*** Dataset ***

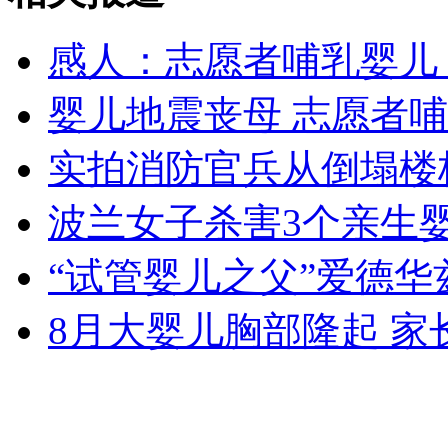
感人：志愿者哺乳婴儿 
女孩北京地铁殴打老人 痛下狠手拳打脚踢
婴儿地震丧母 志愿者
实拍消防官兵从倒塌楼
无痛分娩是否安全 医生回应
波兰女子杀害3个亲生
外交部：反对强权政治霸凌主义
“试管婴儿之父”爱德华
外交部：有关国家言论片面不公正
8月大婴儿胸部隆起 
安徽一实载49人客车翻车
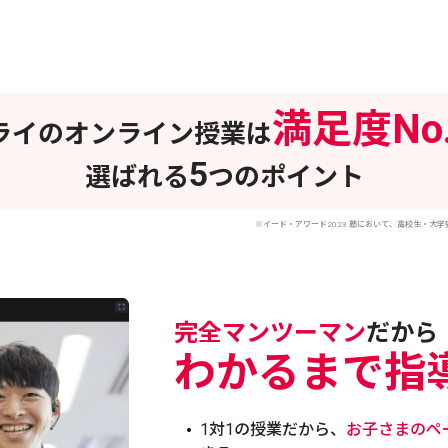
満足度No.
ライのオンライン授業は
5
選ばれる
つのポイント
※イード・アワード2023 塾において、高校生・大学
完全マンツーマン
だから
わかるまで指
1対1の授業だから、
お子さまのペ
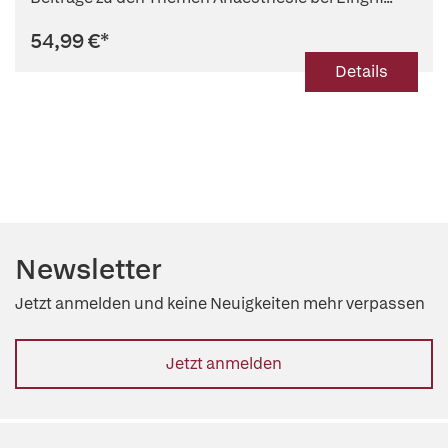
54,99 €
*
Details
Newsletter
Jetzt anmelden und keine Neuigkeiten mehr verpassen
Jetzt anmelden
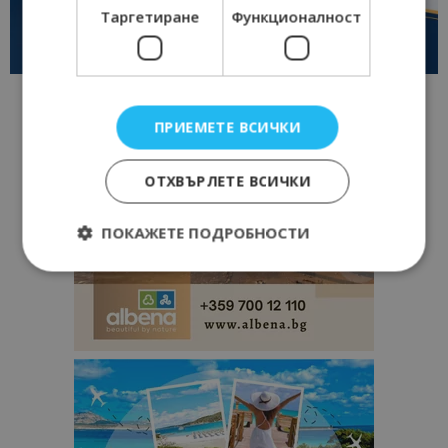
Таргетиране
Функционалност
ПРИЕМЕТЕ ВСИЧКИ
ОТХВЪРЛЕТЕ ВСИЧКИ
ПОКАЖЕТЕ ПОДРОБНОСТИ
Строго необходимо
Ефективност
Таргетиране
Функционалност
Строго необходимите бисквитки позволяват
основната функционалност на уебсайта, като
потребителско влизане и управление на
акаунта. Уебсайтът не може да се използва
правилно без строго необходими бисквитки.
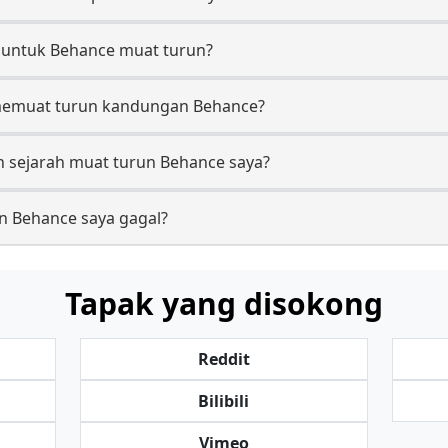
untuk Behance muat turun?
memuat turun kandungan Behance?
 sejarah muat turun Behance saya?
n Behance saya gagal?
Tapak yang disokong
Reddit
Bilibili
Vimeo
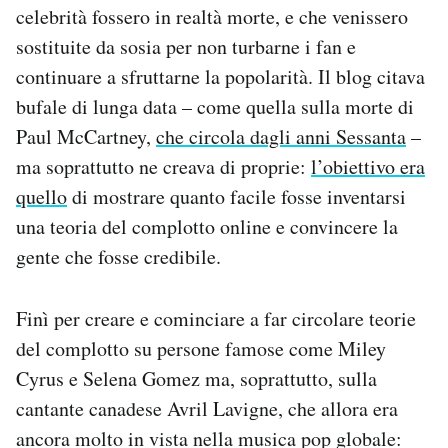
celebrità fossero in realtà morte, e che venissero
Notifiche mobile
Regala il Post
sostituite da sosia per non turbarne i fan e
Hai bisogno di aiuto?
continuare a sfruttarne la popolarità. Il blog citava
Esci
bufale di lunga data – come quella sulla morte di
Paul McCartney,
che circola dagli anni Sessanta
–
ma soprattutto ne creava di proprie:
l’obiettivo era
quello
di mostrare quanto facile fosse inventarsi
una teoria del complotto online e convincere la
gente che fosse credibile.
Finì per creare e cominciare a far circolare teorie
del complotto su persone famose come Miley
Cyrus e Selena Gomez ma, soprattutto, sulla
cantante canadese Avril Lavigne, che allora era
ancora molto in vista nella musica pop globale:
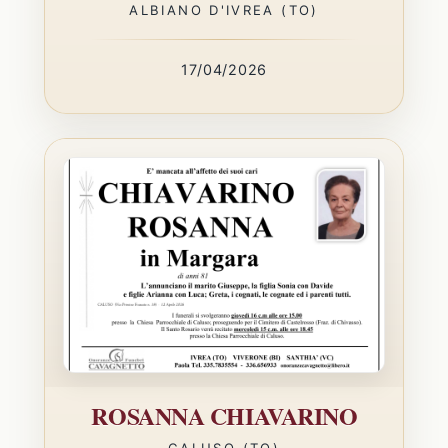
ALBIANO D'IVREA (TO)
17/04/2026
ROSANNA CHIAVARINO
CALUSO (TO)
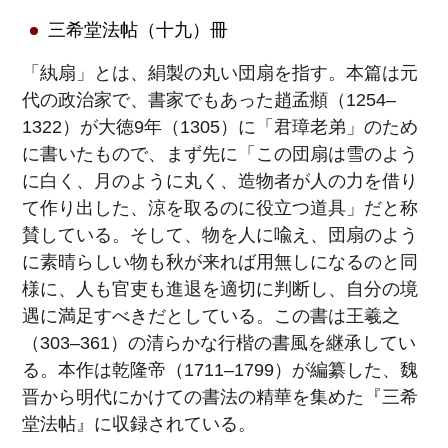
三希堂法帖（十九）冊
「紈扇」とは、絹製の丸い団扇を指す。本篇は元
代の政治家で、書家でもあった趙孟頫（1254–
1322）が大徳9年（1305）に「君璋老弟」のため
に書いたもので、まず先に「この団扇は雪のよう
に白く、月のように丸く、造物者が人の力を借り
て作り出した、涼を取るのに役立つ道具」だと称
賛している。そして、物を人に喩え、団扇のよう
に素晴らしい物も秋が来れば用無しになるのと同
様に、人も官吏も進退を適切に判断し、自分の境
遇に満足すべきだとしている。この書は王羲之
（303–361）の清らかな行楷の書風を継承してい
る。本作は乾隆帝（1711–1799）が編纂した、魏
晋から明代にかけての書法の精華を集めた『三希
堂法帖』に収録されている。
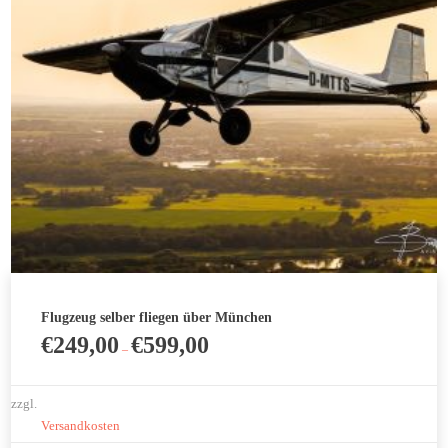
Optionen
können
auf
der
Produktseite
gewählt
werden
Flugzeug selber fliegen über München
€
249,00
€
599,00
–
zzgl.
Versandkosten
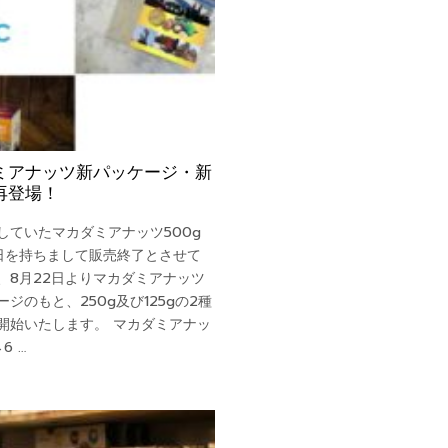
ミアナッツ新パッケージ・新
再登場！
していたマカダミアナッツ500g
1日を持ちまして販売終了とさせて
、8月22日よりマカダミアナッツ
ジのもと、250g及び125gの2種
開始いたします。 マカダミアナッ
6 …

*** End of Dataset ***

Task brief | Please reproduce every line of text from the data above exactly, leaving out the pictures.

Solution below |
感人：志愿者哺乳婴儿 
女孩北京地铁殴打老人 痛下狠手拳打脚踢
婴儿地震丧母 志愿者
实拍消防官兵从倒塌楼
无痛分娩是否安全 医生回应
波兰女子杀害3个亲生
外交部：反对强权政治霸凌主义
“试管婴儿之父”爱德华
外交部：有关国家言论片面不公正
8月大婴儿胸部隆起 
安徽一实载49人客车翻车
満足度No.
ライのオンライン授業は
5
選ばれる
つのポイント
※イード・アワード2023 塾において、高校生・大学
完全マンツーマン
だから
わかるまで指
1対1の授業だから、
お子さまのペ
54,99 €
*
Details
Newsletter
Jetzt anmelden und keine Neuigkeiten mehr verpassen
Jetzt anmelden
Таргетиране
Функционалност
ПРИЕМЕТЕ ВСИЧКИ
ОТХВЪРЛЕТЕ ВСИЧКИ
ПОКАЖЕТЕ ПОДРОБНОСТИ
Строго необходимо
Ефективност
Таргетиране
Функционалност
Строго необходимите бисквитки позволяват
основната функционалност на уебсайта, като
потребителско влизане и управление на
акаунта. Уебсайтът не може да се използва
правилно без строго необходими бисквитки.
untuk Behance muat turun?
memuat turun kandungan Behance?
 sejarah muat turun Behance saya?
n Behance saya gagal?
Tapak yang disokong
Reddit
Bilibili
Vimeo
celebrità fossero in realtà morte, e che venissero
Notifiche mobile
Regala il Post
sostituite da sosia per non turbarne i fan e
Hai bisogno di aiuto?
continuare a sfruttarne la popolarità. Il blog citava
Esci
bufale di lunga data – come quella sulla morte di
Paul McCartney,
che circola dagli anni Sessanta
–
ma soprattutto ne creava di proprie:
l’obiettivo era
quello
di mostrare quanto facile fosse inventarsi
una teoria del complotto online e convincere la
gente che fosse credibile.
Finì per creare e cominciare a far circolare teorie
del complotto su persone famose come Miley
Cyrus e Selena Gomez ma, soprattutto, sulla
cantante canadese Avril Lavigne, che allora era
ancora molto in vista nella musica pop globale:
ALBIANO D'IVREA (TO)
17/04/2026
ROSANNA CHIAVARINO
CALUSO (TO)
三希堂法帖（十九）冊
「紈扇」とは、絹製の丸い団扇を指す。本篇は元
代の政治家で、書家でもあった趙孟頫（1254–
1322）が大徳9年（1305）に「君璋老弟」のため
に書いたもので、まず先に「この団扇は雪のよう
に白く、月のように丸く、造物者が人の力を借り
て作り出した、涼を取るのに役立つ道具」だと称
賛している。そして、物を人に喩え、団扇のよう
に素晴らしい物も秋が来れば用無しになるのと同
様に、人も官吏も進退を適切に判断し、自分の境
遇に満足すべきだとしている。この書は王羲之
（303–361）の清らかな行楷の書風を継承してい
る。本作は乾隆帝（1711–1799）が編纂した、魏
晋から明代にかけての書法の精華を集めた『三希
堂法帖』に収録されている。
Optionen
können
auf
der
Produktseite
gewählt
werden
Flugzeug selber fliegen über München
€
249,00
€
599,00
–
zzgl.
Versandkosten
ミアナッツ新パッケージ・新
再登場！
していたマカダミアナッツ500g
1日を持ちまして販売終了とさせて
、8月22日よりマカダミアナッツ
ジのもと、250g及び125gの2種
開始いたします。 マカダミアナッ
6 …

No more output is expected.